═══ EXCERPTED RECORDS
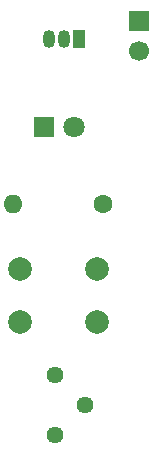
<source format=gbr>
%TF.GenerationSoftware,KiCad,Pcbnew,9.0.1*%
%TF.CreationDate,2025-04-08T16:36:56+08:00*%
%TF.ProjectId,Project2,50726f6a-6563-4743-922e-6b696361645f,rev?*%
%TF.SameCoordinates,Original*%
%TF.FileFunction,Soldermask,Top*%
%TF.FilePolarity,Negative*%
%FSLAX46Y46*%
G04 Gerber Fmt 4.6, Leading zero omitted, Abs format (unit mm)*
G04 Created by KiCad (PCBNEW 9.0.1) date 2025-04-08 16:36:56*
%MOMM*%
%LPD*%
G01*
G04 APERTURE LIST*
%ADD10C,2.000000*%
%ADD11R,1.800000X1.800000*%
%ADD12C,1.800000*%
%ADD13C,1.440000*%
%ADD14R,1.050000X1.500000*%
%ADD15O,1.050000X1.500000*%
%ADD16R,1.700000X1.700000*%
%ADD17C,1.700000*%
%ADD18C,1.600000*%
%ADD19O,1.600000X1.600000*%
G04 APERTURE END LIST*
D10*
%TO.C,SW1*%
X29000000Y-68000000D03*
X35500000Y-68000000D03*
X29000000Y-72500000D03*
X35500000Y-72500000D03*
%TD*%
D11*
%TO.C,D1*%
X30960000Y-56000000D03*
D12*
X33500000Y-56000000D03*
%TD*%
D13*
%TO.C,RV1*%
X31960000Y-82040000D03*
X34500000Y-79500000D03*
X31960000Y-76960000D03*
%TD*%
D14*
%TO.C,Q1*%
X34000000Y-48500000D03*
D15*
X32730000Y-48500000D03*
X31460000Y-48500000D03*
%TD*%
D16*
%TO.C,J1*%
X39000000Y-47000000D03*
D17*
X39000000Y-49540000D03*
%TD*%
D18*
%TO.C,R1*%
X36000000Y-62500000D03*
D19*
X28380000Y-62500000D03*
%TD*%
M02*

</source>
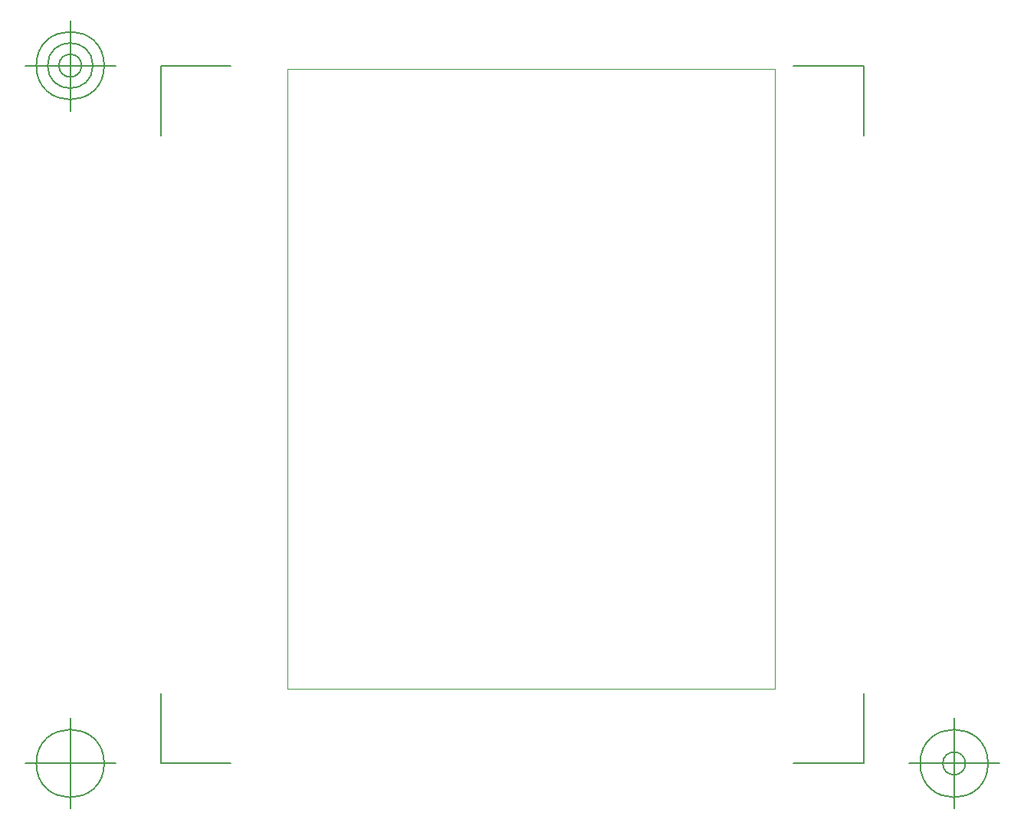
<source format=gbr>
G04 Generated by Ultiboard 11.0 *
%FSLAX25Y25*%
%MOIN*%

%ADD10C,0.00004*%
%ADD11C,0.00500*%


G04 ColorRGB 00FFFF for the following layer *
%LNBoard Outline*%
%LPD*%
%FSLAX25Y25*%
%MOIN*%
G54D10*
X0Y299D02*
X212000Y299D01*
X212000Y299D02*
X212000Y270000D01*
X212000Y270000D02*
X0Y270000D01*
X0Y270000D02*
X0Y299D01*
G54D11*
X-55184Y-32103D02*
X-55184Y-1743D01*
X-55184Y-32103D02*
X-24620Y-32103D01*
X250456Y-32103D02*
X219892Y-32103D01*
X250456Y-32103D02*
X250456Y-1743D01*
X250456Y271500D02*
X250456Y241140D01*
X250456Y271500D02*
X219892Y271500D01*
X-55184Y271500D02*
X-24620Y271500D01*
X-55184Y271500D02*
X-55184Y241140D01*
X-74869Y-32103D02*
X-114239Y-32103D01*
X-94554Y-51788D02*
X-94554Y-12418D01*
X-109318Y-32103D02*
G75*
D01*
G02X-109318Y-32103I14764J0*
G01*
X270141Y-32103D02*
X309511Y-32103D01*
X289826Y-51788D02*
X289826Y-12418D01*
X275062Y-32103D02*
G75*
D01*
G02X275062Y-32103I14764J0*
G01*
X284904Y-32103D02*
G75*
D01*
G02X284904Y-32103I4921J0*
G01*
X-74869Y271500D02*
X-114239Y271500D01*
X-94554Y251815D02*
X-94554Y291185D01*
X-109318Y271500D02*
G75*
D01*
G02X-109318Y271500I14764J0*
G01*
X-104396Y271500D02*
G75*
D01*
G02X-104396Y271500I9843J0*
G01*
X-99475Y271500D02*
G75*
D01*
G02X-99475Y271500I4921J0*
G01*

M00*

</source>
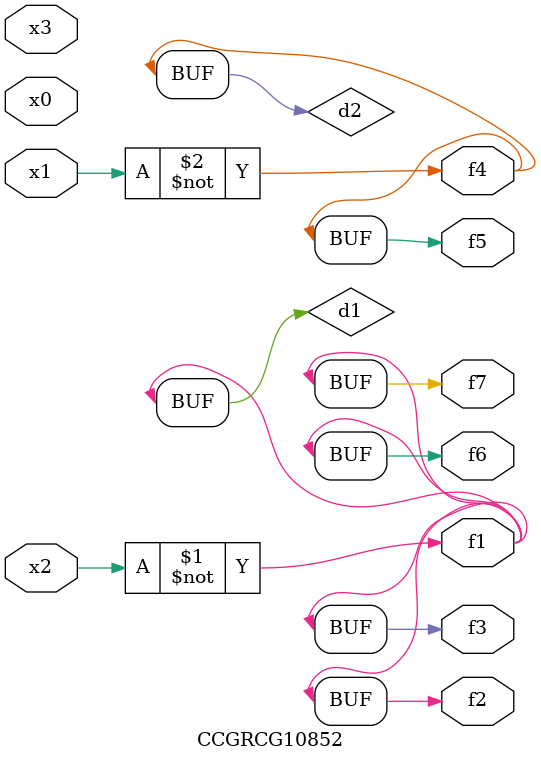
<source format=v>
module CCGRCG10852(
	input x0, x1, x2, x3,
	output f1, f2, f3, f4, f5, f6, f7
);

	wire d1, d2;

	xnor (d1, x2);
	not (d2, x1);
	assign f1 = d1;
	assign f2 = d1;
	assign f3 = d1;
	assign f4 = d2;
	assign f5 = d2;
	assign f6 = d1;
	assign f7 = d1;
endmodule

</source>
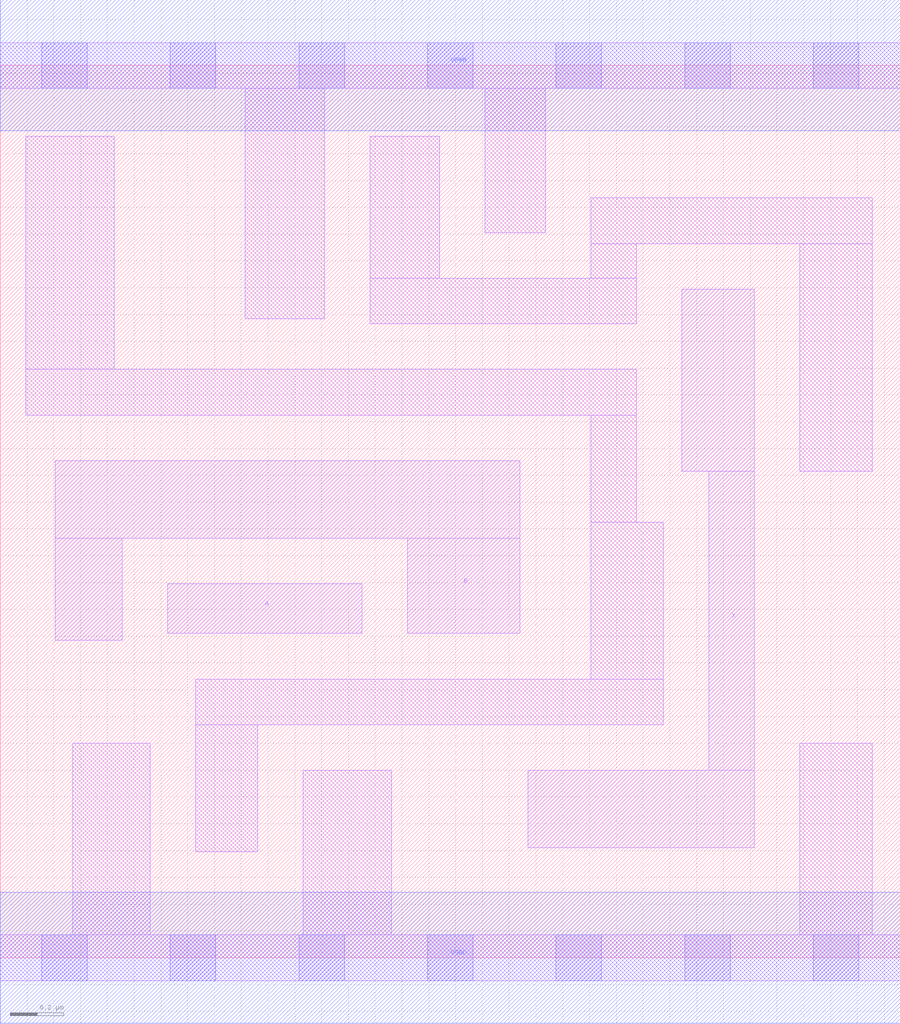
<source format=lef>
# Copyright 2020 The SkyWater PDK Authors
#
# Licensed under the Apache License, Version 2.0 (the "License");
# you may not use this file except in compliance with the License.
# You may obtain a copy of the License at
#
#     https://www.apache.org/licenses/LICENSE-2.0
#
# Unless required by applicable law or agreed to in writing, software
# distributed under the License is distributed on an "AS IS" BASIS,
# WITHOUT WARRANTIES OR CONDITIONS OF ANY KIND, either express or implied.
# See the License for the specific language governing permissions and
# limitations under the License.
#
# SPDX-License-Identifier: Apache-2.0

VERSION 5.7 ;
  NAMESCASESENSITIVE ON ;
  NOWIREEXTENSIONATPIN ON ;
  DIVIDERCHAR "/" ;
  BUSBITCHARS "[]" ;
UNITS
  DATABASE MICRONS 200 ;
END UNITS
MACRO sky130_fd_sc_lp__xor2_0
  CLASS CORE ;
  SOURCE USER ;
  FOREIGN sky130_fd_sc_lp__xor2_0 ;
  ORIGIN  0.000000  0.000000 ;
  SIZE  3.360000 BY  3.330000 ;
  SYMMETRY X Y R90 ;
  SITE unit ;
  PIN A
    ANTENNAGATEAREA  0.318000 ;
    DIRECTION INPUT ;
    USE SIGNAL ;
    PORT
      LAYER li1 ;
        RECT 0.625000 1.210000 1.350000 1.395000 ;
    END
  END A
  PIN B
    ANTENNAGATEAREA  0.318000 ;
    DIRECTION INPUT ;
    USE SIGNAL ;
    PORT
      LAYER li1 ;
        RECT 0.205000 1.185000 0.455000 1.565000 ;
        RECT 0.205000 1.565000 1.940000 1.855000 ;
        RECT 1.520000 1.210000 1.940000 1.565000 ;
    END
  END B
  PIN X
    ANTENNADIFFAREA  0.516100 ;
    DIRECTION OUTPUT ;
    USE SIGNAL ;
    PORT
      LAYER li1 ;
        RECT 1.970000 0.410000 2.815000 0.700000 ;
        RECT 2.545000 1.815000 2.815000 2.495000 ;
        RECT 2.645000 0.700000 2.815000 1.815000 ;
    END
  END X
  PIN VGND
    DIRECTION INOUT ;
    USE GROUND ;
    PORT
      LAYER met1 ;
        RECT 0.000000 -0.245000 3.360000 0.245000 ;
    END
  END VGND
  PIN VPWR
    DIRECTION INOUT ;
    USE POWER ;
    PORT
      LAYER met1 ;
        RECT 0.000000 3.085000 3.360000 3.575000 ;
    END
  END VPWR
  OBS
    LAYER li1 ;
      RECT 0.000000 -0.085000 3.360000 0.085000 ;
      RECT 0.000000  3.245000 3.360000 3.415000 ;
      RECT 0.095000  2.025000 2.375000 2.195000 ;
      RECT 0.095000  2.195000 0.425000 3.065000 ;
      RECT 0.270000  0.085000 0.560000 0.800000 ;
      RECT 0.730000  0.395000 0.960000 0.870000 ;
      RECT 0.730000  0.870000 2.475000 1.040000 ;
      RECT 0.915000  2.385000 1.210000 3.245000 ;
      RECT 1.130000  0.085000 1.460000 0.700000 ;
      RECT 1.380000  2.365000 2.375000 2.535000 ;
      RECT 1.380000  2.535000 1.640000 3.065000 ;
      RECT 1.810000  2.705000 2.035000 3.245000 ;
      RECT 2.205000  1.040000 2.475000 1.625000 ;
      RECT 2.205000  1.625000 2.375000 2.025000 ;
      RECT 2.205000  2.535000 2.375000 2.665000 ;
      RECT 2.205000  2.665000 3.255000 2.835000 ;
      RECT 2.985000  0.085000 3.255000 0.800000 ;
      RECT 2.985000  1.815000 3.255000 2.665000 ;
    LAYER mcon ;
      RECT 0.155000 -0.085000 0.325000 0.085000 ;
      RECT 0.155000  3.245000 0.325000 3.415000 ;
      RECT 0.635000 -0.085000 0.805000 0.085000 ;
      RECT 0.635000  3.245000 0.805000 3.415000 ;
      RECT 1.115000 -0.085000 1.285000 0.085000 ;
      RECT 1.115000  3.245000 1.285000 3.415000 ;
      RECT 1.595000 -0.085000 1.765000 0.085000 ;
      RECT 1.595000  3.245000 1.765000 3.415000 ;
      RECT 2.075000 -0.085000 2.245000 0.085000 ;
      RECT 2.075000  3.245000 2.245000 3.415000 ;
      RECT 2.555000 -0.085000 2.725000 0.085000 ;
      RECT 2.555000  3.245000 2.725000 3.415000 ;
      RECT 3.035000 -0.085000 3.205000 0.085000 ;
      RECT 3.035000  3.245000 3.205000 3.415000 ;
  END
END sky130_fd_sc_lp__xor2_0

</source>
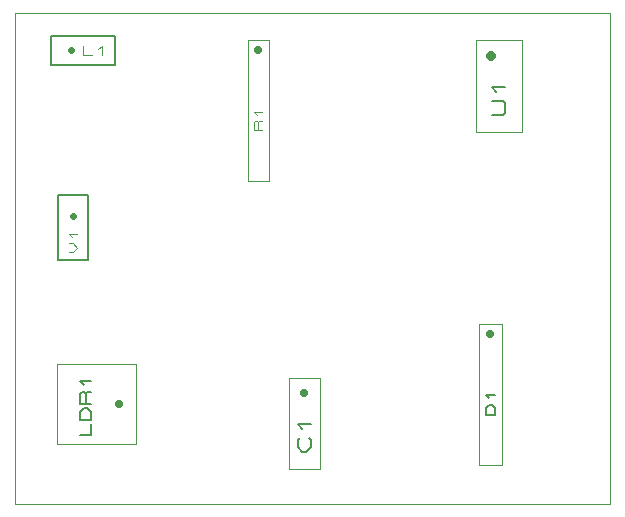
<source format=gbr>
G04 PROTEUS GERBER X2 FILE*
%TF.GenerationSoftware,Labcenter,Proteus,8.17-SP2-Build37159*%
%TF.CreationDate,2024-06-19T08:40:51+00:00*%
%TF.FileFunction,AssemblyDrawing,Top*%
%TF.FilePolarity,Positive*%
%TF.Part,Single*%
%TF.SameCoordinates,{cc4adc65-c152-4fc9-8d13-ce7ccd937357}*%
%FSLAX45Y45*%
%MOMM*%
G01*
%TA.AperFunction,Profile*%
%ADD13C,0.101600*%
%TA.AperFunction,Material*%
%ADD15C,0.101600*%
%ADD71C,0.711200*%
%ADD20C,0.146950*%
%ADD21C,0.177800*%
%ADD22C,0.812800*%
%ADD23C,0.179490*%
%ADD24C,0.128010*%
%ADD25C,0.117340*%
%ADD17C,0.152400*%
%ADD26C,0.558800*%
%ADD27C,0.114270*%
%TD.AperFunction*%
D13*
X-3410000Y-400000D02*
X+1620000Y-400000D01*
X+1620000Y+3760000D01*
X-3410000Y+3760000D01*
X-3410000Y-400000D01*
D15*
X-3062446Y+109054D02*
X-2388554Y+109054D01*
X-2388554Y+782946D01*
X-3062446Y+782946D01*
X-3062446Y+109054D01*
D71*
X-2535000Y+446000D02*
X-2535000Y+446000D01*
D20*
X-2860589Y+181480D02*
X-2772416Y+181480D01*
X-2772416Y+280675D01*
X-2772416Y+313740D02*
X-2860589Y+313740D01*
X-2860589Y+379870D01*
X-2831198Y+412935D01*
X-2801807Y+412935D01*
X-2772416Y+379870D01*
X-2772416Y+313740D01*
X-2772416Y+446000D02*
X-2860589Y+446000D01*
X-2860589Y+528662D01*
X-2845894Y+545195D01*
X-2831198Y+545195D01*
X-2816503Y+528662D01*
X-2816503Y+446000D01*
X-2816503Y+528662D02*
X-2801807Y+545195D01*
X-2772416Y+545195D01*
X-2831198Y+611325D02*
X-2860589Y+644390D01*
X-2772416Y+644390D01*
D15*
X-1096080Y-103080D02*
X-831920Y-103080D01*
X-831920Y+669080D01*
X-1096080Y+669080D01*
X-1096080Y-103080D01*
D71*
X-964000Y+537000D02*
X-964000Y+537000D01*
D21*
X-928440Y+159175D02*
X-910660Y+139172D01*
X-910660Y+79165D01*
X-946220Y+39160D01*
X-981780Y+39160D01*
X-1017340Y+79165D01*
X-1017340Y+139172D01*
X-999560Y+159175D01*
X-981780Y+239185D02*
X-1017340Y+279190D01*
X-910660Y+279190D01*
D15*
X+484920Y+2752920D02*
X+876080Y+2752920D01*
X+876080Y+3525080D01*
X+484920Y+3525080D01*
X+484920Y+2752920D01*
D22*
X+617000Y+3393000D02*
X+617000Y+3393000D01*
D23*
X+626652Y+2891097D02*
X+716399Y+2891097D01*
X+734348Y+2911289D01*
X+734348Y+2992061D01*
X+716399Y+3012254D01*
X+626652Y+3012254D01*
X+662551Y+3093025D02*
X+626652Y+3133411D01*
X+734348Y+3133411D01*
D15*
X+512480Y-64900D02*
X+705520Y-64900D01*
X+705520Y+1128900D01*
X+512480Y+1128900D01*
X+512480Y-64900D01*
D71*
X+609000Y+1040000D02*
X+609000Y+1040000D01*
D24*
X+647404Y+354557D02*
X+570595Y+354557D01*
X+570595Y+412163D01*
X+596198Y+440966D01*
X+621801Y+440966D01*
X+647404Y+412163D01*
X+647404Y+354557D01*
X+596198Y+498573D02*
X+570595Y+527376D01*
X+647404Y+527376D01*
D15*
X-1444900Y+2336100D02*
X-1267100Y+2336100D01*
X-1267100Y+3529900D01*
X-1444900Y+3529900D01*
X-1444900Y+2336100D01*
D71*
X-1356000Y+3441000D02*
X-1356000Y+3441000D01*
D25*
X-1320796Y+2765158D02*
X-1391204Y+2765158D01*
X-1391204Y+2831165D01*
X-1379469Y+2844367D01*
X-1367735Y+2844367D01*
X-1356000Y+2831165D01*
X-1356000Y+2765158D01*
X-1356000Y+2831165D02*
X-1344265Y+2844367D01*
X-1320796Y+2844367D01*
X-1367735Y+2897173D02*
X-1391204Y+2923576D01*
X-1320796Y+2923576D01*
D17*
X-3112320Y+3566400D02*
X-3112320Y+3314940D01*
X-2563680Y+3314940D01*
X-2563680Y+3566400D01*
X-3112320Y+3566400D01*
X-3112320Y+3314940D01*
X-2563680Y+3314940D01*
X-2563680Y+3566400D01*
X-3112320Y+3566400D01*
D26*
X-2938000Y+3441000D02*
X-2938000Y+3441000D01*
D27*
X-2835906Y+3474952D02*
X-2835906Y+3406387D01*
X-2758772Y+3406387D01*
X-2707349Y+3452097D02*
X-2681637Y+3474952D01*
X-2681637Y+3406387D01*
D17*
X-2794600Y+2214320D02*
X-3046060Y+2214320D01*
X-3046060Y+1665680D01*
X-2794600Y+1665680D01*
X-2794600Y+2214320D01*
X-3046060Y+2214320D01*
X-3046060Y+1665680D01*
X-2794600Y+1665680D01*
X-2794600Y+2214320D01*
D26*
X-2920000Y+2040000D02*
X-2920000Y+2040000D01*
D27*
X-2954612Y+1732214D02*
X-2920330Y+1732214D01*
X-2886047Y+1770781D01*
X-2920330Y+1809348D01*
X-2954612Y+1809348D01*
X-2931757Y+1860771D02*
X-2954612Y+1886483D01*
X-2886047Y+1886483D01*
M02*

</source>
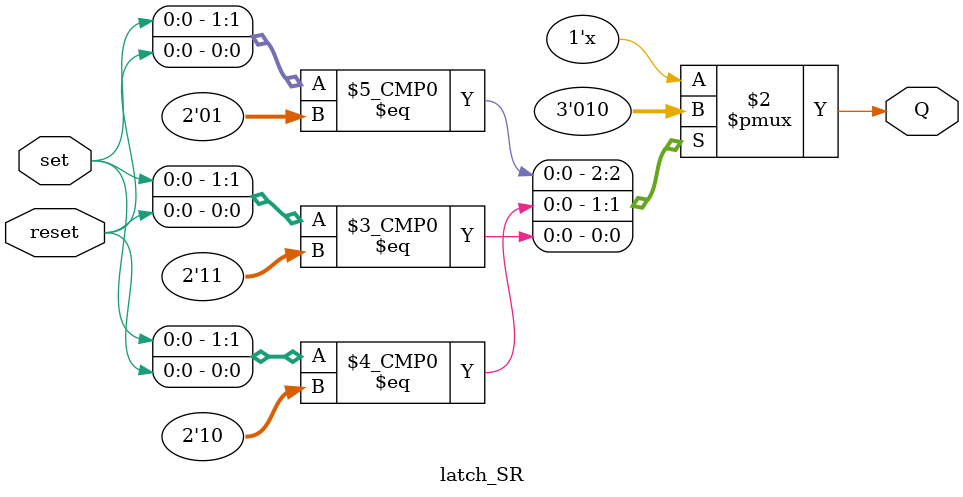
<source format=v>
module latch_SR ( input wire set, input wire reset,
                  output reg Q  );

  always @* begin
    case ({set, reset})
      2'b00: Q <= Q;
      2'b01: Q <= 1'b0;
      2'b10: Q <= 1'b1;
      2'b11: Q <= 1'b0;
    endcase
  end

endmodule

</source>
══════
TASK DESCRIPTION: If a line in the records contains "AperFunction", report it.

OUTPUT BELOW:
%TA.AperFunction,Profile*%
%TA.AperFunction,Material*%
%TD.AperFunction*%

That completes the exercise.